What is the origin of Jehovah's Witness? Are they a religion or a cult? What books and publications do they use? What do the they believe? What’s the difference between them and Christianity?

Charles Taze Russell

Let’s start with the foundation of the Jehovah’s Witnesses. Charles Taze Russell (1852-1916) started his own Bible class when he was eighteen in Pittsburgh, Pennsylvania. He did not agree with an eternal hell, the deity of Christ, or the Holy Spirit. In 1879, be began co-publishing The Herald of the Morning magazine with its founder, N. H. Barbour. In 1884, Russell controlled the publication and renamed it to The Watchtower Announcing Jehovah’s Kingdom. The same year he also founded Zion’s Watch Tower Tract Society (now know as the Watch Tower Bible and Tract Society). Russell claimed that he alone understand the Bible and only his interpretations were correct. Today, the Watchtower Society claims only they can interrupt the Bible, and individuals cannot:

“the Bible is an organizational book and belongs to the Christian congregation as an organization, not to individuals, regardless of how sincerely they may believe that they can interpret the Bible […] the Bible cannot be properly understood without Jehovah’s visible organization in mind” – The Watchtower, October 1, 1997, p.587

This claim clearly puts the Jehovah’s Witnesses in the cult category. Not only do they require people to join as members, they claim that their organization is the sole source for “truth.” The publications of the Watch Tower Bible and Tract Society include The Watchtower, a magazine issued every two weeks, Awake!, a monthly magazine, and many books including New Heavens and a New Earth, Make Sure of All Things, Reasoning from the Scriptures, Aid to Bible Understanding, The New World, The Truth Shall Make You Free, The Truth that Leads to Eternal Life, School and Jehovah’s Witnesses, and Let God Be True. They also use their own translation of the Bible; the New World Translation of the Holy Scriptures (1961, revised 1984). One of the main changes in this translation is that it translates the Greek word Kyrios, as “Jehovah” instead of “Lord” 237 times out of the 748 times it is used in the New Testament. Here are some verses from their translation:

James 1:5 – So, if any one of YOU is lacking wisdom, let him keep on asking God, for he gives generously to all and without reproaching; and it will be given him. (NWT)

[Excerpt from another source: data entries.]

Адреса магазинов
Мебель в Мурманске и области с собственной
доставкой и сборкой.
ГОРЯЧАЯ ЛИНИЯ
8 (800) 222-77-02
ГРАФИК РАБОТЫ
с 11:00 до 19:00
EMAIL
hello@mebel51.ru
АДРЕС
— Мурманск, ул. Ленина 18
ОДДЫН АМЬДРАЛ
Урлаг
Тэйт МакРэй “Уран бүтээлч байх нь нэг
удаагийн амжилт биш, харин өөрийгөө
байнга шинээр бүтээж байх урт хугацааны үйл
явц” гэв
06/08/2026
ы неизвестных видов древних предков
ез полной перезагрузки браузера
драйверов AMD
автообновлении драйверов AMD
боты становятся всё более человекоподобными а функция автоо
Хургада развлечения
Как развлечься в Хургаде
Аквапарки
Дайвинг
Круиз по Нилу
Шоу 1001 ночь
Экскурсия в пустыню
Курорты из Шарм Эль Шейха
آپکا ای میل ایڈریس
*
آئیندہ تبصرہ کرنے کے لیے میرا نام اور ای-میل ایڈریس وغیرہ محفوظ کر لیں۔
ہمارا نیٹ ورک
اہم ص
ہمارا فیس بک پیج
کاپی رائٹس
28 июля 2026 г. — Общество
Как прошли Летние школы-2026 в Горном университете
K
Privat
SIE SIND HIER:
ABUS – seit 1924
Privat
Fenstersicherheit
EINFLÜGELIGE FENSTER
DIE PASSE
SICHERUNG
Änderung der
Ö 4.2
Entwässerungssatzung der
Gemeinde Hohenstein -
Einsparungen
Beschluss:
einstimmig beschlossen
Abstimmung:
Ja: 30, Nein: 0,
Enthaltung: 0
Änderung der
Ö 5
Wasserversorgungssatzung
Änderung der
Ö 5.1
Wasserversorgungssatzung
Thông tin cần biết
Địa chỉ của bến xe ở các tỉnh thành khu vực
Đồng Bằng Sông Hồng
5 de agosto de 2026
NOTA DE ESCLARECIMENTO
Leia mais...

James 3:17 – But the wisdom from above is first of all chaste, then peaceable, reasonable, ready to obey, full of mercy and good fruits, not making partial distinctions, not hypocritical. (NWT)

The Jehovah’s Witnesses are being hypocrites by contradicting their own beliefs. In their magazine, they say no one can interpret the Bible, regardless of how sincere they are. However, James says that anyone can obtain wisdom from God directly, and that this wisdom will be pure, impartial, and non-hypocritical.